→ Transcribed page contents
__________

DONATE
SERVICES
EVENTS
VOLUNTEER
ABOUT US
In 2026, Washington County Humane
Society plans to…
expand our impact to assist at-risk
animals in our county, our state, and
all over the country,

__________

→ What to work on
Reproduce every line of the records above word for word, keeping the original line breaks and punctuation.

→ Written answer
DONATE
SERVICES
EVENTS
VOLUNTEER
ABOUT US
In 2026, Washington County Humane
Society plans to…
expand our impact to assist at-risk
animals in our county, our state, and
all over the country,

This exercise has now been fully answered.